The United Nations says 17 people have died in the Democratic Republic of Congo (DRC) from a virus with symptoms that resemble those of the deadly disease, Ebola. U.N. officials say the illness has also struck seven people in Gabon.
Gabon's Health Minister, Faustin Boukoubi, warns that the health situation in his country is getting worse as a result of the outbreak of the illness. Troops have accompanied a medical team to the village of Mekambo, 600 kilometers east of the Gabonese capital, Libreville.
Health experts in Gabon fear the deaths are due to an outbreak of Ebola, which killed 95 people in the same province in three separate outbreaks between 1994 and 1997. The most recent major outbreak of Ebola - in Uganda last year - killed more than 100 people.
Unconfirmed reports that large primates, known to be susceptible to Ebola, have died of a mysterious illness near the same village have only added to the fears.
Six inhabitants of Mekambo, where the population is mostly pygmy, died between November 16 and December 2. The seventh victim was a nurse at the village health center.
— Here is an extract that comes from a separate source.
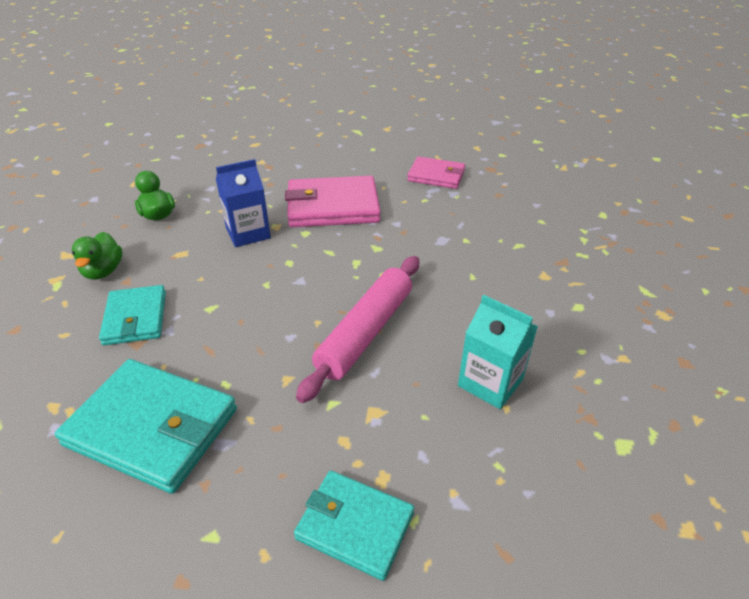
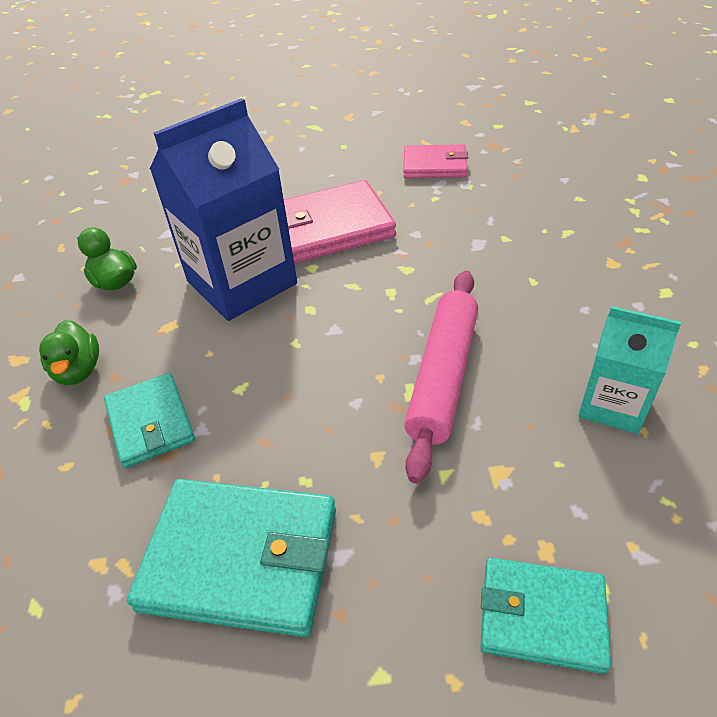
camera: 10 degrees left, 5 degrees up
blue carton [216,159,271,247] -> blue carton [150,98,297,321], size x1.78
Two victims suffering from fever, diarrhea and vomiting, crossed the border to nearby Congo-Brazzaville.
Meanwhile, in the DRC, epidemiologists from the Congolese health ministry and international agencies have traveled to Kasai province, east of the capital, Kinshasa, to investigate further, and to establish how many people have been infected. Health officials report that 30 people in Kasai have shown symptoms similar to Ebola over the last few weeks.
Seventy percent of victims of Ebola bleed to death within days. There is no known cure or vaccine for the virus, named after a river in the Congo when it was discovered 25 years ago.
Congo's last major Ebola outbreak in the town of Kikwit - also in the western Kasai province - killed 245 people.